→ THE PROBLEM
Update the entries below by changing every "Person at" to "Subject at" and keeping everything else the same. Leave the pictures out of your answer.

→ GIVEN DATA
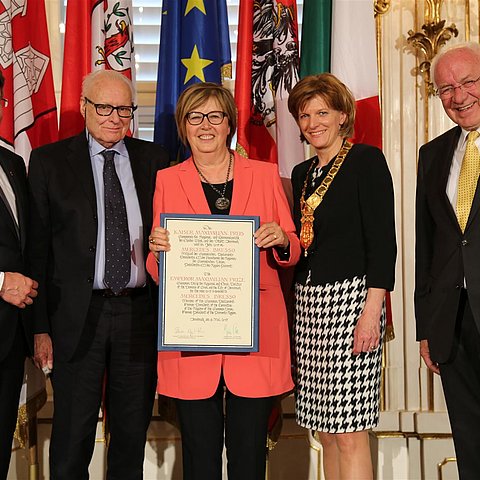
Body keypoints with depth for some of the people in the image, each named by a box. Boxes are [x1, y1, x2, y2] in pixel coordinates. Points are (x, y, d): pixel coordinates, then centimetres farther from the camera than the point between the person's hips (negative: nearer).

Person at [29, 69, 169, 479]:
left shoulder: (153, 159, 6)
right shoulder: (49, 161, 1)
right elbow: (38, 247, -1)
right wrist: (41, 326, -5)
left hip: (140, 311, 2)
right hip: (77, 316, -2)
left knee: (133, 432, 15)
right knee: (72, 435, 7)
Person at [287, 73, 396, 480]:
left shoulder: (366, 160, -3)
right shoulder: (302, 174, 18)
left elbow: (382, 240, -10)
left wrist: (371, 310, -17)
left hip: (350, 297, -7)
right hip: (307, 301, 7)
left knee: (349, 431, -6)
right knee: (326, 429, 9)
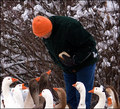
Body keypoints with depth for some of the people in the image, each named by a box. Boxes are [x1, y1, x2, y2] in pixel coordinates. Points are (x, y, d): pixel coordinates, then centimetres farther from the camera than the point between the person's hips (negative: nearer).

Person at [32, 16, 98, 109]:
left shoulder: (69, 26, -32)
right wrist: (59, 62, -4)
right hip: (67, 68, 7)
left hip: (84, 64, -7)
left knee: (81, 98, -6)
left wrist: (75, 60, -31)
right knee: (70, 99, 10)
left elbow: (90, 43, -28)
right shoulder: (45, 35, -7)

→ ANSWER SPACE
Body keypoints with depth for some of the people in the image, each named by a box. Boxes are [x1, y1, x2, y2] in pixel coordinates. Points are (x, y, d): pixel coordinates, then centimetres farther from the camera than the point between the person's hips (negative: nearer).

Subject at [29, 69, 169, 479]:
left shoulder: (153, 159, 6)
right shoulder: (49, 161, 1)
right elbow: (38, 247, -1)
right wrist: (41, 326, -5)
left hip: (140, 311, 2)
right hip: (77, 316, -2)
left knee: (133, 432, 15)
right knee: (72, 435, 7)
Subject at [287, 73, 396, 480]:
left shoulder: (366, 160, -3)
right shoulder: (302, 174, 18)
left elbow: (382, 240, -10)
left wrist: (371, 310, -17)
left hip: (350, 297, -7)
right hip: (307, 301, 7)
left knee: (349, 431, -6)
right knee: (326, 429, 9)
Body keypoints with depth for some of the people in the image, each named by a box. Boxes are [x1, y1, x2, y2] in pixel coordinates. Points are (x, y, d): pixel coordinates, then centimetres farther from the camera than the point between the person's hips (negative: nearer).

Subject at [32, 16, 98, 109]:
left shoulder: (69, 26, -32)
right wrist: (59, 62, -4)
right hip: (67, 68, 7)
left hip: (84, 64, -7)
left knee: (81, 98, -6)
left wrist: (75, 60, -31)
right knee: (70, 99, 10)
left elbow: (90, 43, -28)
right shoulder: (45, 35, -7)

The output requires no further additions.